◆ **What the task asks**
The data below is to be transcribed word for word; pictures are to be excluded.

◆ **Collected material**
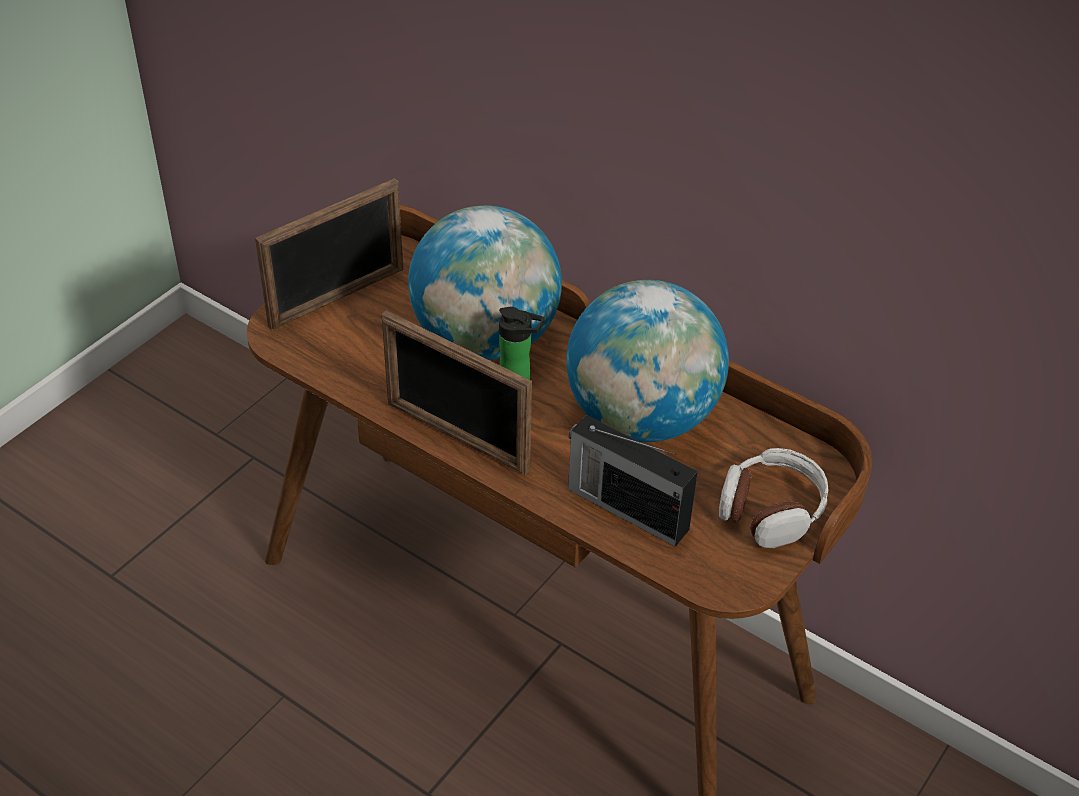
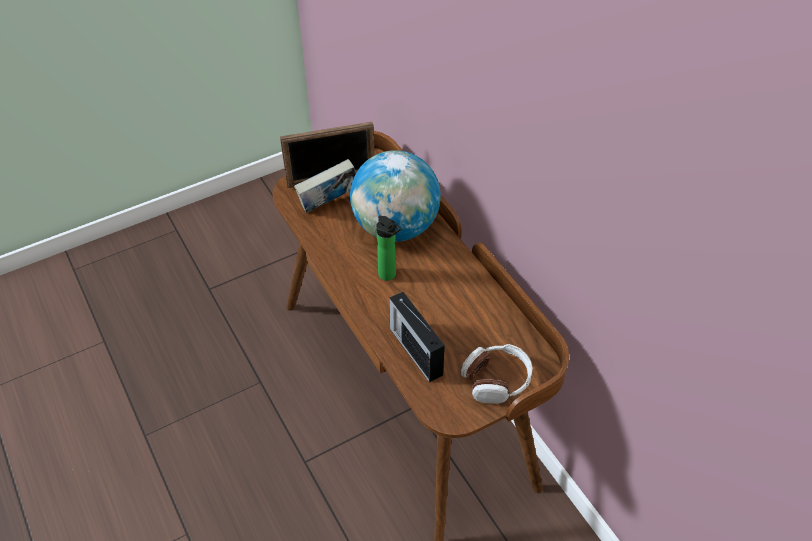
camera: 25 degrees right, 5 degrees up
(356, 335) = (329, 204): none -> book
(456, 437) = (348, 278): picture frame -> none
(641, 418) = (455, 300): globe -> none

◆ **Result**
camera: 25 degrees right, 5 degrees up
(356, 335) = (329, 204): none -> book
(456, 437) = (348, 278): picture frame -> none
(641, 418) = (455, 300): globe -> none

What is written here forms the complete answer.